CINE SAUDADE - O IMPRESSOR QUE ERA GREGORY PECK




A Tipografia Brasil de Ernest Rothschild era uma das maiores de São Paulo, responsável por todos os impressos da Companhia Sorocabana de Estrada de Ferro e editora das famosas Agendas Comerciais Paulista e Paulistinha, presentes em quase todos os escritórios brasileiros. Situada num enorme prédio de três pisos na Rua Brigadeiro Tobias, a Tipografia Brasil possuía bem distribuídos os setores de escritório, pautação, blocagem, tipografia, linotipia e impressão. A seção de impressão ocupava boa parte do andar térreo com uma dúzia de máquinas impressoras de grande porte. Havia também muitas impressoras menores como as famosas Minervas e as então moderníssimas Original Heildelbergs. Pois era numa Heildelberg que trabalhava um impressor amalucado chamado Fernando Machado, o Gregory Peck da Tipografia Brasil.

A famosa impressora Original Heildelberg,
capaz de produzir 5.000 impressos por hora.
O fumacento revólver imaginário - Quando comecei a trabalhar na Tipografia Brasil, em 1958, Fernando Machado já trabalhava lá e logo ficamos amigos pois descobri que ele também gostava de cinema. Melhor que isso, o impressor também gostava de faroestes. Machado devia ter por volta de 25 anos, quase 1,80m de altura e o rosto ossudo como o de Gregory Peck e magro igual ao ator. A impressora Original Heildelberg que ele operava era daquelas máquinas que recolhiam automaticamente o papel do lado direito e após imprimi-lo colocava o papel já impresso no lado esquerdo. O apelido da máquina era ‘Windmill’ devido a esse movimento imitando as pás de um moinho. A Heildelberg era capaz de imprimir até cinco mil impressos por hora. E por ser totalmente automática possibilitava que o impressor até se afastasse momentaneamente da impressora. E isso era o que Machado mais fazia, caminhando em direção ao corredor central da gráfica como se estivesse se dirigindo a um duelo, pernas abertas, braços estendidos e as mãos prontas para sacar um imaginário revólver. Se alguém o chamasse nesse momento, Machado virava-se rápido como um raio e com as mãos imitava o movimento de disparar um Colt. Não satisfeito em acertar o suposto inimigo, Machado ainda soprava a ponta do dedo, fazia um gesto como se rodasse o revólver e o guardava na cartucheira. Pouco adiantava o olhar reprovador do chefe da seção.

Seu ídolo, Gregory Peck - Cada faroeste que eu assistia na matinê de domingo eu comentava na segunda-feira com Machado. Lembro de um faroeste que muito me impressionou chamado "Gatilho Relâmpago", com Glenn Ford e ao comentar o filme com Machado, ele, como sempre, passou a fazer comparações com seu ator e faroestes preferidos. Para ele Gregory Peck era incomparável, o melhor de todos os atores. E claro, os faroestes de Gregory Peck eram para Machado os mais emocionantes do cinema. O impressor não se cansava de citar "O Matador", "Céu Amarelo", "Resistência Heróica", "Estigma da Crueldade" e um western mais recente intitulado "Da Terra Nascem os Homens". Mas o filme que Machado mais admirava e sempre citava como o melhor de todos era "Duelo ao Sol". Dos filmes que Machado citava eu só havia assistido "Da Terra Nascem os Homens" e até havia gostado muito mais de Charlton Heston que de Gregory Peck. Fui falar isso para o Machado e ele com as carótidas inflamadas e o pomo de Adão querendo saltar da garganta quis me convencer que Gregory Peck era insuperável.

Enunciado 1. Pode reproduzir fielmente as entradas do trecho que começa na linha que contém "yellow semicircle: moved 1 px left, 1 px down" e termina na linha que contém "pink rectangle: moved 2 px right", incluindo as duas?

Dados da tarefa.
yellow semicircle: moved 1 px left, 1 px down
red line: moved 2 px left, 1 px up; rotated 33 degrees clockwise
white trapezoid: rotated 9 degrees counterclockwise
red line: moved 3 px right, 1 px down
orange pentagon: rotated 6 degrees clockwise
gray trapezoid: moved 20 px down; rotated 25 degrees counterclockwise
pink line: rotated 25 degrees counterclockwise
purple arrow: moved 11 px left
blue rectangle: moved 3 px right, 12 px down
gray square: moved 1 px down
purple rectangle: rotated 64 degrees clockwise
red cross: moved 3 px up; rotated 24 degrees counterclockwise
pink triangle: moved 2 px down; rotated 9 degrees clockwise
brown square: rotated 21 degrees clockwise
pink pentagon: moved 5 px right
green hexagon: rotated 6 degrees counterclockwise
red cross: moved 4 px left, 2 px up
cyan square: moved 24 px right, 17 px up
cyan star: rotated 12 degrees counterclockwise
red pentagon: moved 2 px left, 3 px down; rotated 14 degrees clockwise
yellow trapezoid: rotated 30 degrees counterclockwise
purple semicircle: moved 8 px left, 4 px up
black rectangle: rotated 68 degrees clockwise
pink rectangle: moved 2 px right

---

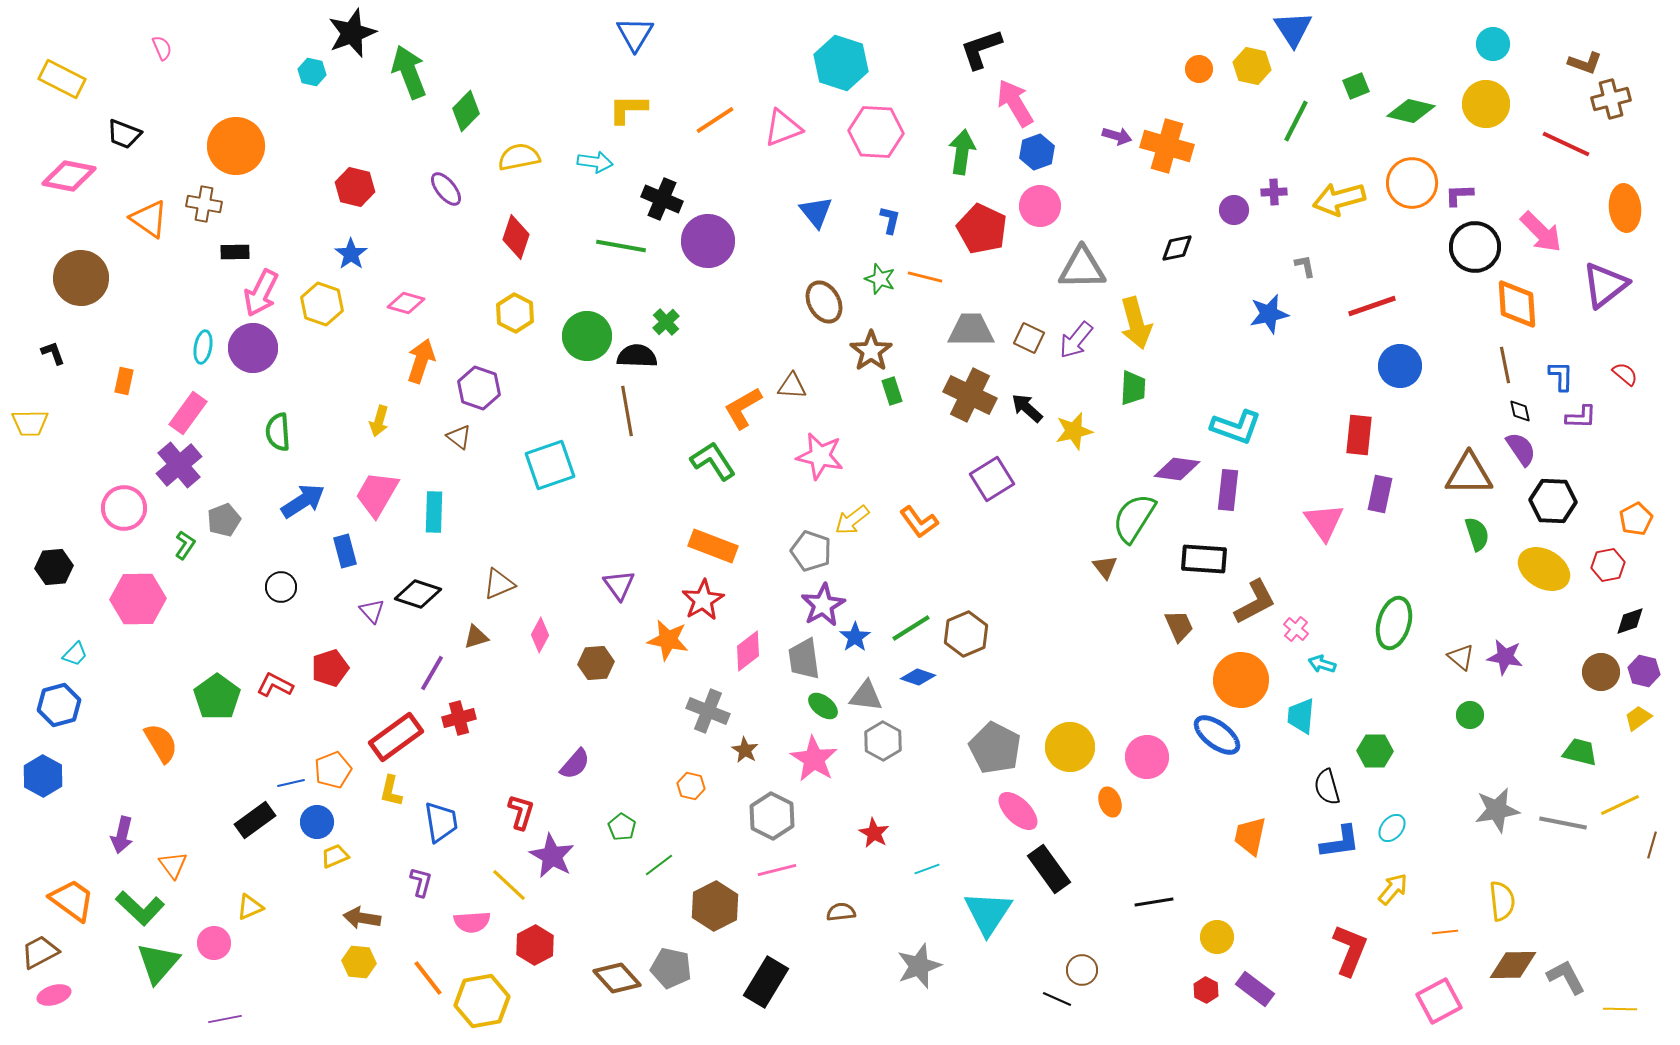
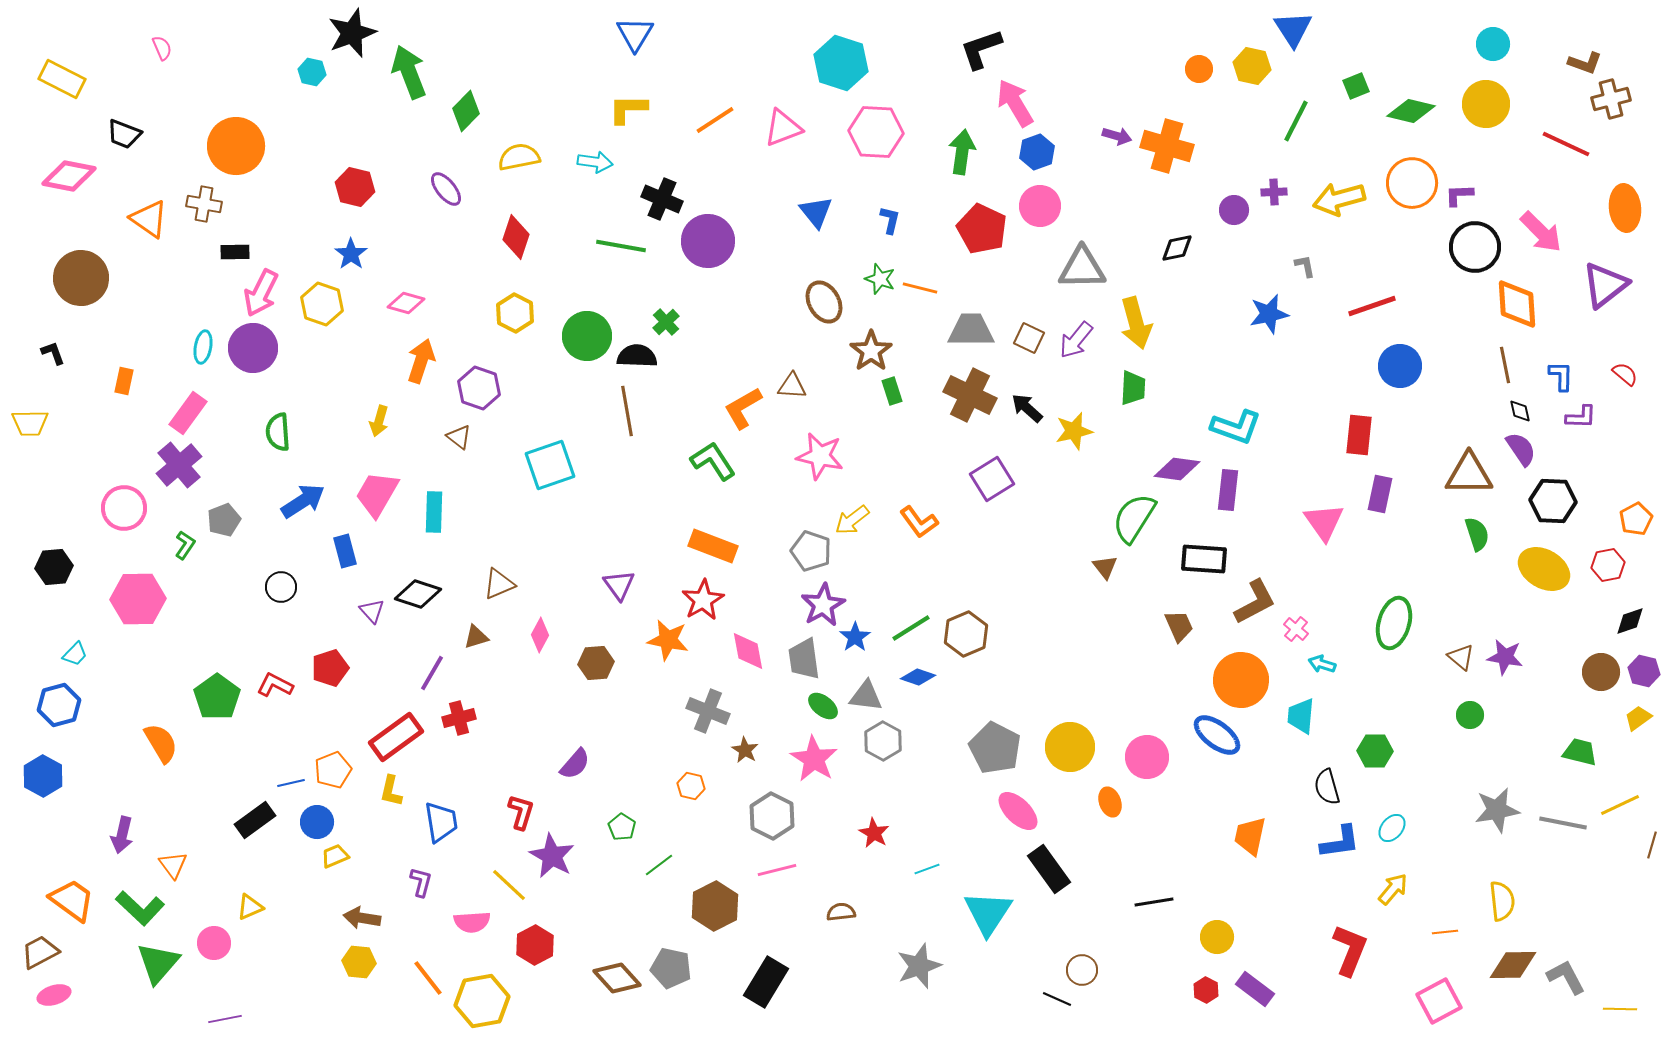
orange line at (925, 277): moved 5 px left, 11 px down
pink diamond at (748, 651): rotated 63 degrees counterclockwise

Enunciado 2. Pode devolver sem alterações a parte do texto sobre o impressor Fernando Machado que começa nas palavras "A Tipografia Brasil de" e termina em "5.000 impressos por hora."?

Solução completa 1.
yellow semicircle: moved 1 px left, 1 px down
red line: moved 2 px left, 1 px up; rotated 33 degrees clockwise
white trapezoid: rotated 9 degrees counterclockwise
red line: moved 3 px right, 1 px down
orange pentagon: rotated 6 degrees clockwise
gray trapezoid: moved 20 px down; rotated 25 degrees counterclockwise
pink line: rotated 25 degrees counterclockwise
purple arrow: moved 11 px left
blue rectangle: moved 3 px right, 12 px down
gray square: moved 1 px down
purple rectangle: rotated 64 degrees clockwise
red cross: moved 3 px up; rotated 24 degrees counterclockwise
pink triangle: moved 2 px down; rotated 9 degrees clockwise
brown square: rotated 21 degrees clockwise
pink pentagon: moved 5 px right
green hexagon: rotated 6 degrees counterclockwise
red cross: moved 4 px left, 2 px up
cyan square: moved 24 px right, 17 px up
cyan star: rotated 12 degrees counterclockwise
red pentagon: moved 2 px left, 3 px down; rotated 14 degrees clockwise
yellow trapezoid: rotated 30 degrees counterclockwise
purple semicircle: moved 8 px left, 4 px up
black rectangle: rotated 68 degrees clockwise
pink rectangle: moved 2 px right

Solução completa 2.
A Tipografia Brasil de Ernest Rothschild era uma das maiores de São Paulo, responsável por todos os impressos da Companhia Sorocabana de Estrada de Ferro e editora das famosas Agendas Comerciais Paulista e Paulistinha, presentes em quase todos os escritórios brasileiros. Situada num enorme prédio de três pisos na Rua Brigadeiro Tobias, a Tipografia Brasil possuía bem distribuídos os setores de escritório, pautação, blocagem, tipografia, linotipia e impressão. A seção de impressão ocupava boa parte do andar térreo com uma dúzia de máquinas impressoras de grande porte. Havia também muitas impressoras menores como as famosas Minervas e as então moderníssimas Original Heildelbergs. Pois era numa Heildelberg que trabalhava um impressor amalucado chamado Fernando Machado, o Gregory Peck da Tipografia Brasil.

A famosa impressora Original Heildelberg,
capaz de produzir 5.000 impressos por hora.